===== Information given
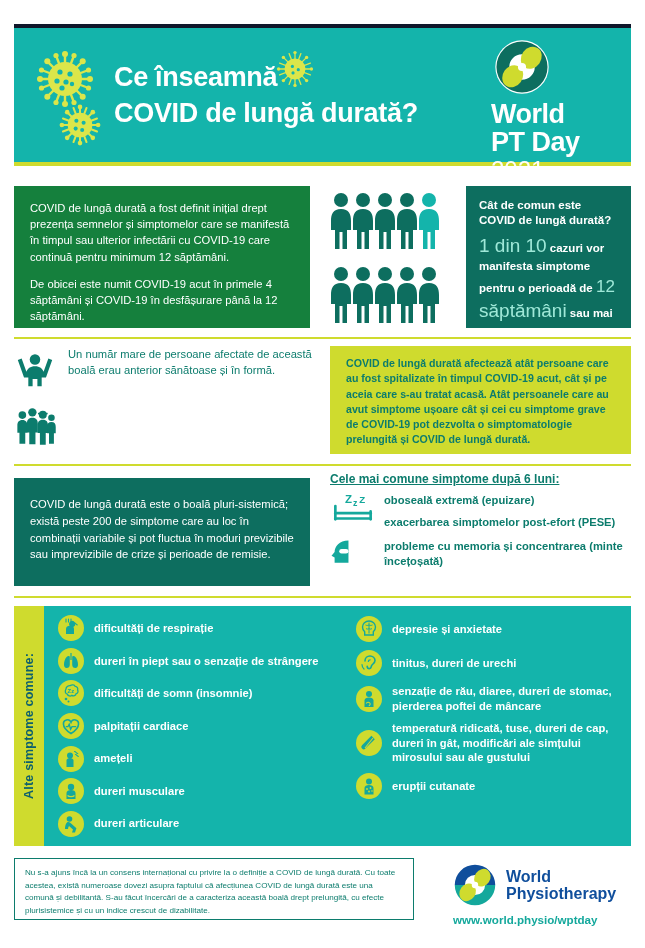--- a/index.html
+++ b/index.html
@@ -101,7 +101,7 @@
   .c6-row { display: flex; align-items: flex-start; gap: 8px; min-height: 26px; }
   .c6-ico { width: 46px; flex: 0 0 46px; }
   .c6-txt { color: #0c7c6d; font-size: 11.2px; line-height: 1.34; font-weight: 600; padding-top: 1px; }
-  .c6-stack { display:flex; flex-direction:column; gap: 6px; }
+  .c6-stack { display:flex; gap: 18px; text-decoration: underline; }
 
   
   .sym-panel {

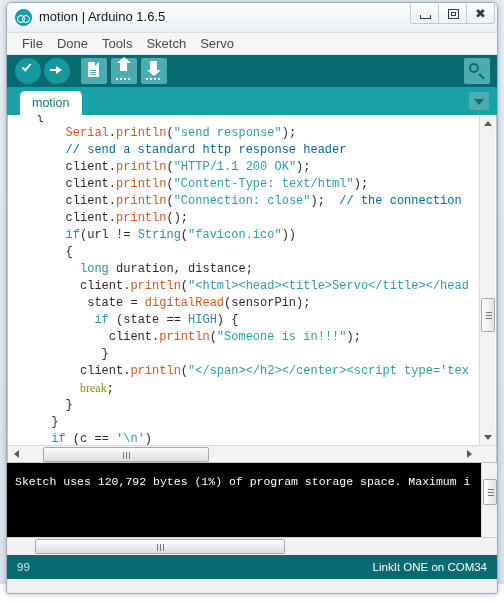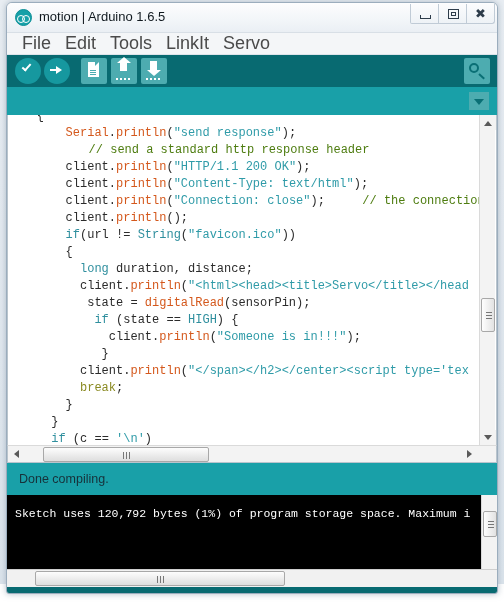--- a/index.html
+++ b/index.html
@@ -98,7 +98,7 @@
     padding-left: 8px;
   }
   .menu-item {
-    font-size: 18px; color: #4a4a4a;
+    font-size: 13px; color: #4a4a4a;
     padding: 2px 7px;
     cursor: default;
   }

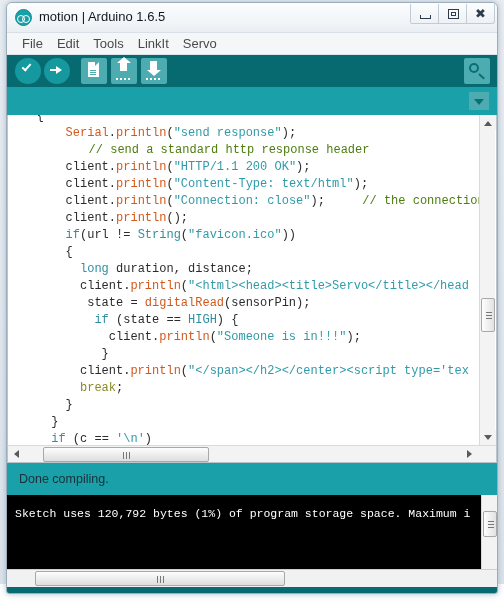--- a/index.html
+++ b/index.html
@@ -463,7 +463,7 @@
 
     <div class="menubar">
       <div class="menu-item">File</div>
-      <div class="menu-item">Edit</div>
+      <div class="menu-item">Done</div>
       <div class="menu-item">Tools</div>
       <div class="menu-item">LinkIt</div>
       <div class="menu-item">Servo</div>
==========
Assignment: Each line of the listing that includes the word "font" counts once; give the total as a single number.

Written answer: 3